What is the probability, in a random poll of 60 children from the ages of 0 to 11 that more than 15 children are in day care at least 20h per week?
p(k)= nCk P^k (1-p)^n-k
were
n= 60
p=0.32
k= 15
q= 1-0.32= 0.68
so:
p(k) = 60C15 x 0.32^15 (0.68) ^60-15
= 0.0583464079
is this correct?

What is the probability in a random poll of 60 children that fewer than 20 are in a day care at least 20h per week?
How would I do this because it says fewer?

Answer is incorrect.

You could answer this exactly by using a combinatorial application as you have tried to do, or you could approximate the answer using the properties of a binominal distribution. I will use the latter. (The formula you gave is the would give the probability of observing EXACTLY 15 children.)
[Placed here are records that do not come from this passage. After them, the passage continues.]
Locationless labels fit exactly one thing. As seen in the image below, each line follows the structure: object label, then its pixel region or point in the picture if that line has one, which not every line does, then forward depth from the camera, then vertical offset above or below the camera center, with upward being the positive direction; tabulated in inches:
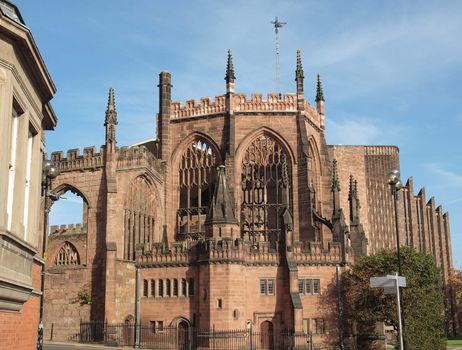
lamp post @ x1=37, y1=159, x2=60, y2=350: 753.6 +161.8
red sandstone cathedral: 1706.4 +246.3
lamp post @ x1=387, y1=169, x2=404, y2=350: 919.7 +183.2
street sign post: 733.3 +32.3
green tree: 1566.2 +30.5
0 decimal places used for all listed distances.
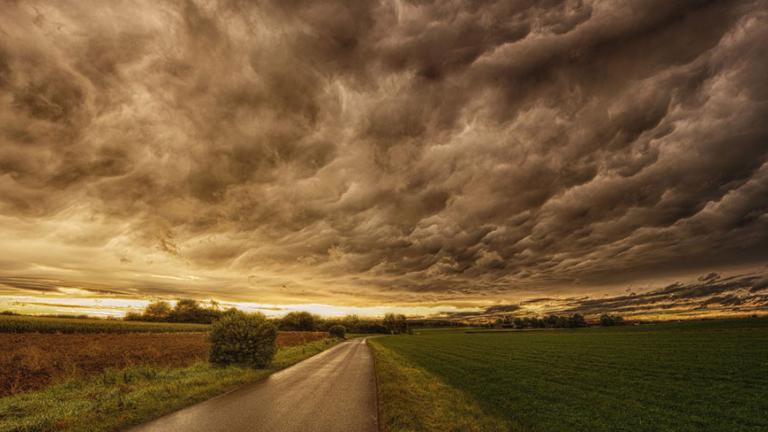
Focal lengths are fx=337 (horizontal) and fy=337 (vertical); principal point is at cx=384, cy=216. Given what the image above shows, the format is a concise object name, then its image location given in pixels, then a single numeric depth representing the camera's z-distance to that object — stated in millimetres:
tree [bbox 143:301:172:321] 124881
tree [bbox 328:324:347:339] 97750
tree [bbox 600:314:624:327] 160375
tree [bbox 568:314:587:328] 172375
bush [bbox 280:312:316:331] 141500
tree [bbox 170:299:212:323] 126500
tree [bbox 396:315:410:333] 189338
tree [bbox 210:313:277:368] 22094
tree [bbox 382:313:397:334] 187625
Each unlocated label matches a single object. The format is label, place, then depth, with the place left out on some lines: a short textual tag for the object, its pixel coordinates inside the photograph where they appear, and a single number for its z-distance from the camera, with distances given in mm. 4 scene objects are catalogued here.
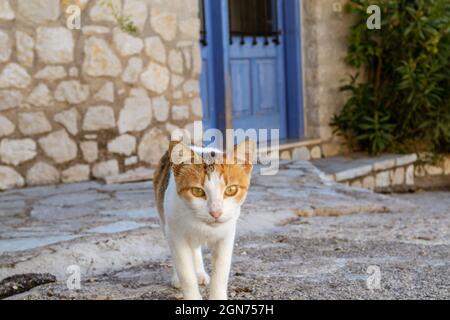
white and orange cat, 2400
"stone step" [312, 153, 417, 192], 6766
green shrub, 7316
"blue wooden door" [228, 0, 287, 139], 7156
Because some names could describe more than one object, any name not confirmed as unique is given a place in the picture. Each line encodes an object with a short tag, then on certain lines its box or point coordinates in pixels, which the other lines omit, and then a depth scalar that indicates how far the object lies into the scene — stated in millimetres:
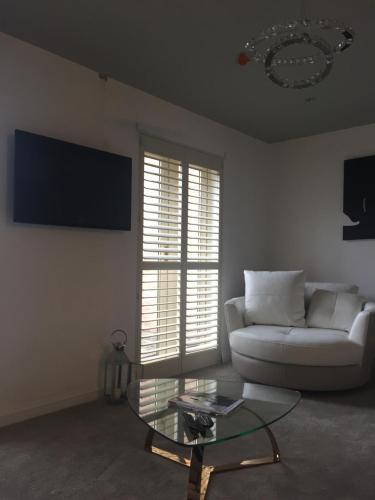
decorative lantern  2982
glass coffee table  1755
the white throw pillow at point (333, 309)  3498
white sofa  3117
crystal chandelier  1890
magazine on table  2021
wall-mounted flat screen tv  2586
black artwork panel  4008
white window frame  3371
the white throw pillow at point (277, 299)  3703
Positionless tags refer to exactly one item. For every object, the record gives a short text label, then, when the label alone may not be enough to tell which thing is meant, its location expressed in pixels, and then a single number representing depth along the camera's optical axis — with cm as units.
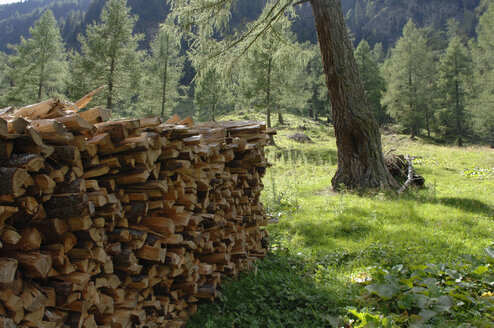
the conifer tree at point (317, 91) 4262
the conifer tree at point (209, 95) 3387
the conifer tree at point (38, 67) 2366
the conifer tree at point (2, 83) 2554
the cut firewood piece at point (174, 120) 319
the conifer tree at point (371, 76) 3903
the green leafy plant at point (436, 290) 283
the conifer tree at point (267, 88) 2333
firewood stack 165
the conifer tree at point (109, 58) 2005
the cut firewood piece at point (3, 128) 153
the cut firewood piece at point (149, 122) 245
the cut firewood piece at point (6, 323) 146
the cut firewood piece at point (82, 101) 280
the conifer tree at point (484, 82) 2889
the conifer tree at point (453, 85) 3681
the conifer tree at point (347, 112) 714
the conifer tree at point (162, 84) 2986
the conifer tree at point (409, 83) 3303
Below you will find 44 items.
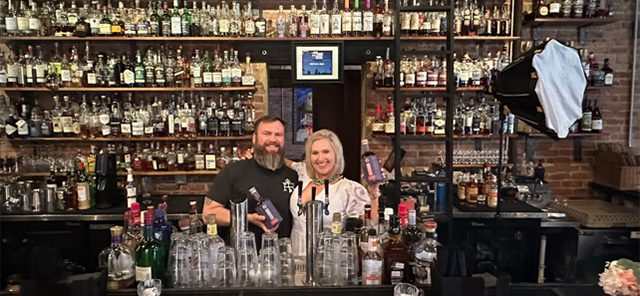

With 60 kids we would expect .32*60=19.2 kids to be in day care. This estimate has an estimated standard deviation of sqrt(n*p*q) = sqrt(60*.32*.68) = 3.613. Now then you want to know the likelyhood of observing more than 15 kids. (I will use a mid-point of 15.5) So, 19.2-15.5 = 3.7. This is (3.7/3.613)=1.02 standard deviations below the mean. Looking in my Cumulative Normal Distribution table, 1.02 corresponds to .8461. ERGO, there is approximately an 85% chance of observing more than 15 children out of a sample of 60 will be in day care.

Follow the same steps for estimating the number fewer than 20. It should be slightly greater than 50%.